Next week students will have the vicarious thrill of experiencing what it’s like to surf in Morocco, take a trip to the Himalayas or become a conservationist on Rabbit Island.
The Telluride Mountain Film Festival is back at the Singapore American School for its second year with over 12 different short films which will be screened over the course of two days – Monday, April 18 and Tuesday, April 19. The specially curated films for high school students offer a diverse range of genres and themes, from films about disabilities in Africa to a water conservation project in Colorado.
The Telluride Mountain Film Festival was founded in 1979 in Telluride, Colorado, with the intent of showcasing stories through film about the environment, culture, climbing, political and social justice matters. A celebration of world class athletes, change makers and visionary artists, Telluride Mountain film aims to bring that same spirit right here to our school.
The Entwistle family, who have a student in the high school and a 35 year history and relationship with the town of Telluride, jumped at the chance to bring this unique event to the Singapore American School. Mr. Helmer, high school librarian, believes this event is an amazing opportunity to see a wide selection of high quality films that relate to a variety of classes.
Mr.
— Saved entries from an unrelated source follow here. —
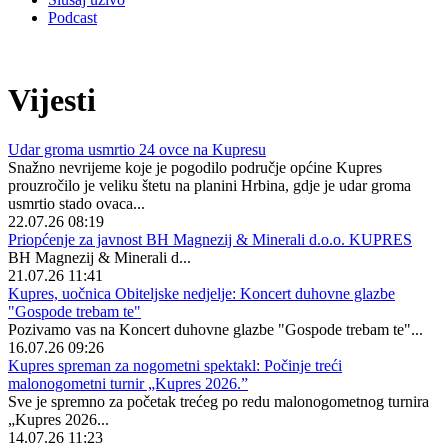
Podcast
Vijesti
Udar groma usmrtio 24 ovce na Kupresu
Snažno nevrijeme koje je pogodilo područje općine Kupres
prouzročilo je veliku štetu na planini Hrbina, gdje je udar groma
usmrtio stado ovaca...
22.07.26 08:19
Priopćenje za javnost BH Magnezij & Minerali d.o.o. KUPRES
BH Magnezij & Minerali d...
21.07.26 11:41
Kupres, uočnica Obiteljske nedjelje: Koncert duhovne glazbe
"Gospode trebam te"
Pozivamo vas na Koncert duhovne glazbe "Gospode trebam te"...
16.07.26 09:26
Kupres spreman za nogometni spektakl: Počinje treći
malonogometni turnir „Kupres 2026.”
Sve je spremno za početak trećeg po redu malonogometnog turnira
„Kupres 2026...
14.07.26 11:23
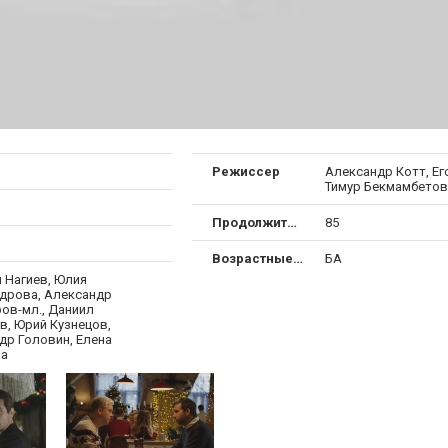
Режиссер
Александр Котт, Ег
Тимур Бекмамбетов
Продолжительность
85
Возрастные ограничения
БА
 Нагиев, Юлия
дрова, Александр
ов-мл., Даниил
в, Юрий Кузнецов,
др Головин, Елена
ва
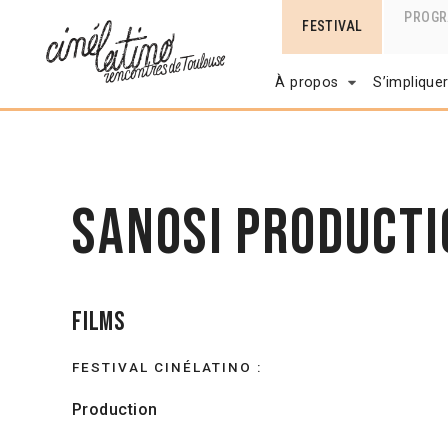
PROG
FESTIVAL
À propos
S’implique
SaNoSi Producti
Films
FESTIVAL CINÉLATINO :
Production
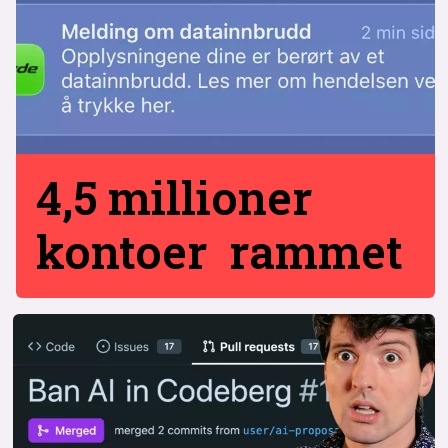
4,5 millioner
kontoer rammet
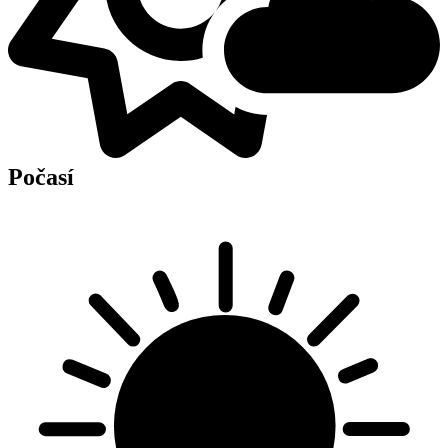
Počasí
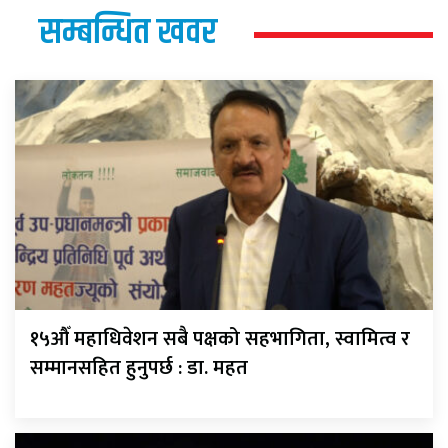
सम्बन्धित खवर
१५औँ महाधिवेशन सबै पक्षको सहभागिता, स्वामित्व र
सम्मानसहित हुनुपर्छ : डा. महत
Helmer said that these films, while not specifically focused on individual classes, celebrate the power of film art ideas to create a better world, and this idea runs parallel to the school’s mission of cultivating open thinkers and world leaders.
While last year’s festival proved to be a success with over 600 students in the elementary, middle and high school participating in the event, this year, coordinator Bob Helmer expects an even greater turnout.
“This time of the year is extremely stressful, especially for high school student. With all the APs and tests going around, we hope students will take this opportunity as another means of relaxation during their free period.”
While last year’s festival was fairly structured with specific viewing times, this year Mr. Helmer wanted to incorporate a more flexible schedule to promote greater participation. “This year we decided to go with looping the films in the IT theater with the possibility of opening up another classroom rather than scheduled time slots for teachers and students to come in,” he said.
Senior Mark Schoen watched the film festival last year. “It was a really good learning experience. The films really gave me a new perspective and insight into places in the world and activities I would not necessarily do myself,” he said.
On the April 18, the viewings will go from 8 a.m. to 4 p.m. and on April 19 from 8:30 a.m. to 4 p.m. in the high school iTheater.